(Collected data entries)
──────────────────────────────
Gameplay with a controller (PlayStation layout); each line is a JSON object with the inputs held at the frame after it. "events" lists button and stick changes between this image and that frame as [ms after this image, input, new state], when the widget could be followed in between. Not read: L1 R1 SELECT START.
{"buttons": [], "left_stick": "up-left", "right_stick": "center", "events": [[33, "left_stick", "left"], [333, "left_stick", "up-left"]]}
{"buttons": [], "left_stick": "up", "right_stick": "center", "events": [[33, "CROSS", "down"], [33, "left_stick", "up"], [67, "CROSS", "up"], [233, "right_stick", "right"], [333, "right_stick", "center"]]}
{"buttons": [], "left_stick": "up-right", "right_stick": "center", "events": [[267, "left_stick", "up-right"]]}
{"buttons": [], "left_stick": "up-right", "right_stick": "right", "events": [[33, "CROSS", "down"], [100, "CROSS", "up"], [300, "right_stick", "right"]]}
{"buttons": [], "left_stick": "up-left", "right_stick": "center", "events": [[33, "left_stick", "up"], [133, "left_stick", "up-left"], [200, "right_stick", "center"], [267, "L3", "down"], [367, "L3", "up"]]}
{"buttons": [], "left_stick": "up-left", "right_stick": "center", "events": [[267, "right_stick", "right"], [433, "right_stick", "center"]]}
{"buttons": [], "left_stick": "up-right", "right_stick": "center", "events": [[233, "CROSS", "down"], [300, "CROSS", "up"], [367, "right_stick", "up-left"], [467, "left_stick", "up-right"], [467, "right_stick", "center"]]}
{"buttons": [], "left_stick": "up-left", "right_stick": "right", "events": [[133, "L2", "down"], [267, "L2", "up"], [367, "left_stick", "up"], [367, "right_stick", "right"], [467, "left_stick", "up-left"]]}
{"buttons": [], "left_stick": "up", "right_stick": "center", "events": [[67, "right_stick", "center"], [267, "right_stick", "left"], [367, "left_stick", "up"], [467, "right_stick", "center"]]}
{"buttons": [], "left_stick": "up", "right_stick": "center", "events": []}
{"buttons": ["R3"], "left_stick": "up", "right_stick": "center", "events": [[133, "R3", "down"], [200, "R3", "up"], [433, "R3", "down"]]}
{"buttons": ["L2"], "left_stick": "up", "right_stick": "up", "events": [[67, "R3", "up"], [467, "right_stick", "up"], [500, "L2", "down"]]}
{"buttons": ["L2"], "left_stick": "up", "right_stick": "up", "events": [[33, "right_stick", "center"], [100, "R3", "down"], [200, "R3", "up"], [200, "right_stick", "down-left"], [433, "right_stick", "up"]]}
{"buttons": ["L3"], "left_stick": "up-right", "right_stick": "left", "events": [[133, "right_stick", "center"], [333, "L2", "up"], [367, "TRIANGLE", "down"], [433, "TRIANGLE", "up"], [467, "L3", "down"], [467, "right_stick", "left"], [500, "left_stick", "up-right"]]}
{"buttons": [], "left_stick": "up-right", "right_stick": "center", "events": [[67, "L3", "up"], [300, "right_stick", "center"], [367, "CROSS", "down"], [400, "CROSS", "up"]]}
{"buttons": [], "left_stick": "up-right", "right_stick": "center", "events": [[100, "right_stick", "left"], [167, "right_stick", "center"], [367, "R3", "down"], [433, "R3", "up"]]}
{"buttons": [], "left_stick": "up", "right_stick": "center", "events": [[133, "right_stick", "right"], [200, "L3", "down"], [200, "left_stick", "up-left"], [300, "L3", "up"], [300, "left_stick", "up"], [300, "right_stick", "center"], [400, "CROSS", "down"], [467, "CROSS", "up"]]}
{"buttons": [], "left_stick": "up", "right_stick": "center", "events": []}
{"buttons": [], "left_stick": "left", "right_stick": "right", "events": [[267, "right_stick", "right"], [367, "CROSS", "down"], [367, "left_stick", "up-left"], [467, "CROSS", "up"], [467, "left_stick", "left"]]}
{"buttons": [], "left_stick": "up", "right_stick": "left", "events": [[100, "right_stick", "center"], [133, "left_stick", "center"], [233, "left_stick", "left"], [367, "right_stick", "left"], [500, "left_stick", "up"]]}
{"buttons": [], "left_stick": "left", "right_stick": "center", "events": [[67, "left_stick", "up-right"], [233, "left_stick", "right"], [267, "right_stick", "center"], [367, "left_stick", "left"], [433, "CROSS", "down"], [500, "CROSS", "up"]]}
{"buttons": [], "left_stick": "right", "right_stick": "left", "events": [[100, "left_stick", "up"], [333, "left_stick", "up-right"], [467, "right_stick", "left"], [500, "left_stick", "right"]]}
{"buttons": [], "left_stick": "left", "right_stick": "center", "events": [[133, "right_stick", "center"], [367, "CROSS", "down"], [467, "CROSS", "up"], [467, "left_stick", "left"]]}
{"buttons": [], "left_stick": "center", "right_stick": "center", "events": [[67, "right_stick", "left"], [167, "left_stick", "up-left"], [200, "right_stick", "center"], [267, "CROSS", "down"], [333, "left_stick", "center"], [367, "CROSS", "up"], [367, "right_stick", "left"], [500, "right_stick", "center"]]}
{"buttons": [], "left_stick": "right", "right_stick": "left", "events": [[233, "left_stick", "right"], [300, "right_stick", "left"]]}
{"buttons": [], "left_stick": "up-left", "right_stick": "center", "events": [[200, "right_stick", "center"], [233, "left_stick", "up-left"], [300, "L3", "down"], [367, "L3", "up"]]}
──────────────────────────────
> **PROMPT**
Give the data again, unchanged in every line.

> **RESPONSE BELOW**
Gameplay with a controller (PlayStation layout); each line is a JSON object with the inputs held at the frame after it. "events" lists button and stick changes between this image and that frame as [ms after this image, input, new state], when the widget could be followed in between. Not read: L1 R1 SELECT START.
{"buttons": [], "left_stick": "up-left", "right_stick": "center", "events": [[33, "left_stick", "left"], [333, "left_stick", "up-left"]]}
{"buttons": [], "left_stick": "up", "right_stick": "center", "events": [[33, "CROSS", "down"], [33, "left_stick", "up"], [67, "CROSS", "up"], [233, "right_stick", "right"], [333, "right_stick", "center"]]}
{"buttons": [], "left_stick": "up-right", "right_stick": "center", "events": [[267, "left_stick", "up-right"]]}
{"buttons": [], "left_stick": "up-right", "right_stick": "right", "events": [[33, "CROSS", "down"], [100, "CROSS", "up"], [300, "right_stick", "right"]]}
{"buttons": [], "left_stick": "up-left", "right_stick": "center", "events": [[33, "left_stick", "up"], [133, "left_stick", "up-left"], [200, "right_stick", "center"], [267, "L3", "down"], [367, "L3", "up"]]}
{"buttons": [], "left_stick": "up-left", "right_stick": "center", "events": [[267, "right_stick", "right"], [433, "right_stick", "center"]]}
{"buttons": [], "left_stick": "up-right", "right_stick": "center", "events": [[233, "CROSS", "down"], [300, "CROSS", "up"], [367, "right_stick", "up-left"], [467, "left_stick", "up-right"], [467, "right_stick", "center"]]}
{"buttons": [], "left_stick": "up-left", "right_stick": "right", "events": [[133, "L2", "down"], [267, "L2", "up"], [367, "left_stick", "up"], [367, "right_stick", "right"], [467, "left_stick", "up-left"]]}
{"buttons": [], "left_stick": "up", "right_stick": "center", "events": [[67, "right_stick", "center"], [267, "right_stick", "left"], [367, "left_stick", "up"], [467, "right_stick", "center"]]}
{"buttons": [], "left_stick": "up", "right_stick": "center", "events": []}
{"buttons": ["R3"], "left_stick": "up", "right_stick": "center", "events": [[133, "R3", "down"], [200, "R3", "up"], [433, "R3", "down"]]}
{"buttons": ["L2"], "left_stick": "up", "right_stick": "up", "events": [[67, "R3", "up"], [467, "right_stick", "up"], [500, "L2", "down"]]}
{"buttons": ["L2"], "left_stick": "up", "right_stick": "up", "events": [[33, "right_stick", "center"], [100, "R3", "down"], [200, "R3", "up"], [200, "right_stick", "down-left"], [433, "right_stick", "up"]]}
{"buttons": ["L3"], "left_stick": "up-right", "right_stick": "left", "events": [[133, "right_stick", "center"], [333, "L2", "up"], [367, "TRIANGLE", "down"], [433, "TRIANGLE", "up"], [467, "L3", "down"], [467, "right_stick", "left"], [500, "left_stick", "up-right"]]}
{"buttons": [], "left_stick": "up-right", "right_stick": "center", "events": [[67, "L3", "up"], [300, "right_stick", "center"], [367, "CROSS", "down"], [400, "CROSS", "up"]]}
{"buttons": [], "left_stick": "up-right", "right_stick": "center", "events": [[100, "right_stick", "left"], [167, "right_stick", "center"], [367, "R3", "down"], [433, "R3", "up"]]}
{"buttons": [], "left_stick": "up", "right_stick": "center", "events": [[133, "right_stick", "right"], [200, "L3", "down"], [200, "left_stick", "up-left"], [300, "L3", "up"], [300, "left_stick", "up"], [300, "right_stick", "center"], [400, "CROSS", "down"], [467, "CROSS", "up"]]}
{"buttons": [], "left_stick": "up", "right_stick": "center", "events": []}
{"buttons": [], "left_stick": "left", "right_stick": "right", "events": [[267, "right_stick", "right"], [367, "CROSS", "down"], [367, "left_stick", "up-left"], [467, "CROSS", "up"], [467, "left_stick", "left"]]}
{"buttons": [], "left_stick": "up", "right_stick": "left", "events": [[100, "right_stick", "center"], [133, "left_stick", "center"], [233, "left_stick", "left"], [367, "right_stick", "left"], [500, "left_stick", "up"]]}
{"buttons": [], "left_stick": "left", "right_stick": "center", "events": [[67, "left_stick", "up-right"], [233, "left_stick", "right"], [267, "right_stick", "center"], [367, "left_stick", "left"], [433, "CROSS", "down"], [500, "CROSS", "up"]]}
{"buttons": [], "left_stick": "right", "right_stick": "left", "events": [[100, "left_stick", "up"], [333, "left_stick", "up-right"], [467, "right_stick", "left"], [500, "left_stick", "right"]]}
{"buttons": [], "left_stick": "left", "right_stick": "center", "events": [[133, "right_stick", "center"], [367, "CROSS", "down"], [467, "CROSS", "up"], [467, "left_stick", "left"]]}
{"buttons": [], "left_stick": "center", "right_stick": "center", "events": [[67, "right_stick", "left"], [167, "left_stick", "up-left"], [200, "right_stick", "center"], [267, "CROSS", "down"], [333, "left_stick", "center"], [367, "CROSS", "up"], [367, "right_stick", "left"], [500, "right_stick", "center"]]}
{"buttons": [], "left_stick": "right", "right_stick": "left", "events": [[233, "left_stick", "right"], [300, "right_stick", "left"]]}
{"buttons": [], "left_stick": "up-left", "right_stick": "center", "events": [[200, "right_stick", "center"], [233, "left_stick", "up-left"], [300, "L3", "down"], [367, "L3", "up"]]}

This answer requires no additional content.